- RECORDS PROVIDED
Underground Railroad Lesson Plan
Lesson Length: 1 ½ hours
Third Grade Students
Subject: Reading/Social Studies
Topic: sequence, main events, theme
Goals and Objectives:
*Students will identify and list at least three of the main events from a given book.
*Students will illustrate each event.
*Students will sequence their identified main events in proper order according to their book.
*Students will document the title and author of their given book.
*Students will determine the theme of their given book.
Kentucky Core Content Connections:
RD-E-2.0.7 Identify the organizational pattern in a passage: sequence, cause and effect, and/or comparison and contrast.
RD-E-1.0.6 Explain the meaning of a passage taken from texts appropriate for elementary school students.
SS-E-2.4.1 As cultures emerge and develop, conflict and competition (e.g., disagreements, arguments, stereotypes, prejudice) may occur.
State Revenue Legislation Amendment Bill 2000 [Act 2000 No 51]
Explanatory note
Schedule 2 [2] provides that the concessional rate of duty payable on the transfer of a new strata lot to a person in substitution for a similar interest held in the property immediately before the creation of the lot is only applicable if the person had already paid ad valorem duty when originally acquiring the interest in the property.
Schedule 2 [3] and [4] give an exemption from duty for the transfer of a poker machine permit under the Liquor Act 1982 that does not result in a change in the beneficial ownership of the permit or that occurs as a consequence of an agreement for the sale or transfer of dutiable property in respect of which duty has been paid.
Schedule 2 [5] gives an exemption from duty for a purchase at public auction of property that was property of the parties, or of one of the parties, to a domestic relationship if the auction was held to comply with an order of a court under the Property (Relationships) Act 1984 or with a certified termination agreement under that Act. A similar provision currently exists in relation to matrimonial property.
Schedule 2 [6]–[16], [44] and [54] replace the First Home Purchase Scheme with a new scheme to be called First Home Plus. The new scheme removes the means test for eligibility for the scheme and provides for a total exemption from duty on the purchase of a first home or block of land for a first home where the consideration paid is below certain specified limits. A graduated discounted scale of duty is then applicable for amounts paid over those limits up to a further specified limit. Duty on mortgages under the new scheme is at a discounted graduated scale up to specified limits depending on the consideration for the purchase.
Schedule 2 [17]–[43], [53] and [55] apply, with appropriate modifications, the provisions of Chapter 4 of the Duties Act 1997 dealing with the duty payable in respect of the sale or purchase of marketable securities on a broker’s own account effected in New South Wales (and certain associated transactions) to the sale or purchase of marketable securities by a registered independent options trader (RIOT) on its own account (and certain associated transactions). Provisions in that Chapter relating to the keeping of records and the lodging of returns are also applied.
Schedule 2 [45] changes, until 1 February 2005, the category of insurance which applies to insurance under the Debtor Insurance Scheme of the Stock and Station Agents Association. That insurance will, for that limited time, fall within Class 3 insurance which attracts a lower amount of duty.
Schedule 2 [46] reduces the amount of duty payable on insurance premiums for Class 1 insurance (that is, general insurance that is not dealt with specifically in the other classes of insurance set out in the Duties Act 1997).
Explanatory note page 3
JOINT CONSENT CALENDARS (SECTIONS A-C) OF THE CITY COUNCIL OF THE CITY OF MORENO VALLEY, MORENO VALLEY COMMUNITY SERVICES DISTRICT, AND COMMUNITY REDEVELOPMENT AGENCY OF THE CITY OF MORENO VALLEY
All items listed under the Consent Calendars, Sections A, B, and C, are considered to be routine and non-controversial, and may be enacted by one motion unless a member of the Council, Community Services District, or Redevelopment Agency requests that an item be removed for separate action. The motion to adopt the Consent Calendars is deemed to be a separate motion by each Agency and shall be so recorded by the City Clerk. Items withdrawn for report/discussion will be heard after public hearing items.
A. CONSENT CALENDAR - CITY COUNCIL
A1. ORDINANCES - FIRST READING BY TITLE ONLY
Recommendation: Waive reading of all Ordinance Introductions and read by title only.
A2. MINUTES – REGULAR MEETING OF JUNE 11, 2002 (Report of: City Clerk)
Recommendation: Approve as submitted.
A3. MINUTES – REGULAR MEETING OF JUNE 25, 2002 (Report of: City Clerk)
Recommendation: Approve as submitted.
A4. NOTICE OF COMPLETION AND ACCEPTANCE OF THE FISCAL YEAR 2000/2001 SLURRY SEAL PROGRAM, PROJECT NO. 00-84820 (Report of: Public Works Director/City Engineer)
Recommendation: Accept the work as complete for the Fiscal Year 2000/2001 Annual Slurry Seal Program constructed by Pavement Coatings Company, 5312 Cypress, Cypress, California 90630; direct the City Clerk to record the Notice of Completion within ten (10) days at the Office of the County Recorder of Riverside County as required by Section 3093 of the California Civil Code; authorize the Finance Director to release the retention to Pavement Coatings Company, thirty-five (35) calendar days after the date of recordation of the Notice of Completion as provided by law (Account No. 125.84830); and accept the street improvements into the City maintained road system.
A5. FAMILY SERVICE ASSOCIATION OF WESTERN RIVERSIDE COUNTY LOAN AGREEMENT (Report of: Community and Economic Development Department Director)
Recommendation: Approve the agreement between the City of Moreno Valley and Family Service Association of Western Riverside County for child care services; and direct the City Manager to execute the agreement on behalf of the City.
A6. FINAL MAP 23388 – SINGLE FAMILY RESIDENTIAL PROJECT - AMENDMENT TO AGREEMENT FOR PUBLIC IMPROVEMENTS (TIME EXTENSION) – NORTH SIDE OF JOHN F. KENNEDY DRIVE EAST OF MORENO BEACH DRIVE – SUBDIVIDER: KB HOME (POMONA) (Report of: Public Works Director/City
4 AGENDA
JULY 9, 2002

- TRY IT
Please set down all of the records exactly.

- RESPONSE TO THE TASK
Underground Railroad Lesson Plan
Lesson Length: 1 ½ hours
Third Grade Students
Subject: Reading/Social Studies
Topic: sequence, main events, theme
Goals and Objectives:
*Students will identify and list at least three of the main events from a given book.
*Students will illustrate each event.
*Students will sequence their identified main events in proper order according to their book.
*Students will document the title and author of their given book.
*Students will determine the theme of their given book.
Kentucky Core Content Connections:
RD-E-2.0.7 Identify the organizational pattern in a passage: sequence, cause and effect, and/or comparison and contrast.
RD-E-1.0.6 Explain the meaning of a passage taken from texts appropriate for elementary school students.
SS-E-2.4.1 As cultures emerge and develop, conflict and competition (e.g., disagreements, arguments, stereotypes, prejudice) may occur.
State Revenue Legislation Amendment Bill 2000 [Act 2000 No 51]
Explanatory note
Schedule 2 [2] provides that the concessional rate of duty payable on the transfer of a new strata lot to a person in substitution for a similar interest held in the property immediately before the creation of the lot is only applicable if the person had already paid ad valorem duty when originally acquiring the interest in the property.
Schedule 2 [3] and [4] give an exemption from duty for the transfer of a poker machine permit under the Liquor Act 1982 that does not result in a change in the beneficial ownership of the permit or that occurs as a consequence of an agreement for the sale or transfer of dutiable property in respect of which duty has been paid.
Schedule 2 [5] gives an exemption from duty for a purchase at public auction of property that was property of the parties, or of one of the parties, to a domestic relationship if the auction was held to comply with an order of a court under the Property (Relationships) Act 1984 or with a certified termination agreement under that Act. A similar provision currently exists in relation to matrimonial property.
Schedule 2 [6]–[16], [44] and [54] replace the First Home Purchase Scheme with a new scheme to be called First Home Plus. The new scheme removes the means test for eligibility for the scheme and provides for a total exemption from duty on the purchase of a first home or block of land for a first home where the consideration paid is below certain specified limits. A graduated discounted scale of duty is then applicable for amounts paid over those limits up to a further specified limit. Duty on mortgages under the new scheme is at a discounted graduated scale up to specified limits depending on the consideration for the purchase.
Schedule 2 [17]–[43], [53] and [55] apply, with appropriate modifications, the provisions of Chapter 4 of the Duties Act 1997 dealing with the duty payable in respect of the sale or purchase of marketable securities on a broker’s own account effected in New South Wales (and certain associated transactions) to the sale or purchase of marketable securities by a registered independent options trader (RIOT) on its own account (and certain associated transactions). Provisions in that Chapter relating to the keeping of records and the lodging of returns are also applied.
Schedule 2 [45] changes, until 1 February 2005, the category of insurance which applies to insurance under the Debtor Insurance Scheme of the Stock and Station Agents Association. That insurance will, for that limited time, fall within Class 3 insurance which attracts a lower amount of duty.
Schedule 2 [46] reduces the amount of duty payable on insurance premiums for Class 1 insurance (that is, general insurance that is not dealt with specifically in the other classes of insurance set out in the Duties Act 1997).
Explanatory note page 3
JOINT CONSENT CALENDARS (SECTIONS A-C) OF THE CITY COUNCIL OF THE CITY OF MORENO VALLEY, MORENO VALLEY COMMUNITY SERVICES DISTRICT, AND COMMUNITY REDEVELOPMENT AGENCY OF THE CITY OF MORENO VALLEY
All items listed under the Consent Calendars, Sections A, B, and C, are considered to be routine and non-controversial, and may be enacted by one motion unless a member of the Council, Community Services District, or Redevelopment Agency requests that an item be removed for separate action. The motion to adopt the Consent Calendars is deemed to be a separate motion by each Agency and shall be so recorded by the City Clerk. Items withdrawn for report/discussion will be heard after public hearing items.
A. CONSENT CALENDAR - CITY COUNCIL
A1. ORDINANCES - FIRST READING BY TITLE ONLY
Recommendation: Waive reading of all Ordinance Introductions and read by title only.
A2. MINUTES – REGULAR MEETING OF JUNE 11, 2002 (Report of: City Clerk)
Recommendation: Approve as submitted.
A3. MINUTES – REGULAR MEETING OF JUNE 25, 2002 (Report of: City Clerk)
Recommendation: Approve as submitted.
A4. NOTICE OF COMPLETION AND ACCEPTANCE OF THE FISCAL YEAR 2000/2001 SLURRY SEAL PROGRAM, PROJECT NO. 00-84820 (Report of: Public Works Director/City Engineer)
Recommendation: Accept the work as complete for the Fiscal Year 2000/2001 Annual Slurry Seal Program constructed by Pavement Coatings Company, 5312 Cypress, Cypress, California 90630; direct the City Clerk to record the Notice of Completion within ten (10) days at the Office of the County Recorder of Riverside County as required by Section 3093 of the California Civil Code; authorize the Finance Director to release the retention to Pavement Coatings Company, thirty-five (35) calendar days after the date of recordation of the Notice of Completion as provided by law (Account No. 125.84830); and accept the street improvements into the City maintained road system.
A5. FAMILY SERVICE ASSOCIATION OF WESTERN RIVERSIDE COUNTY LOAN AGREEMENT (Report of: Community and Economic Development Department Director)
Recommendation: Approve the agreement between the City of Moreno Valley and Family Service Association of Western Riverside County for child care services; and direct the City Manager to execute the agreement on behalf of the City.
A6. FINAL MAP 23388 – SINGLE FAMILY RESIDENTIAL PROJECT - AMENDMENT TO AGREEMENT FOR PUBLIC IMPROVEMENTS (TIME EXTENSION) – NORTH SIDE OF JOHN F. KENNEDY DRIVE EAST OF MORENO BEACH DRIVE – SUBDIVIDER: KB HOME (POMONA) (Report of: Public Works Director/City
4 AGENDA
JULY 9, 2002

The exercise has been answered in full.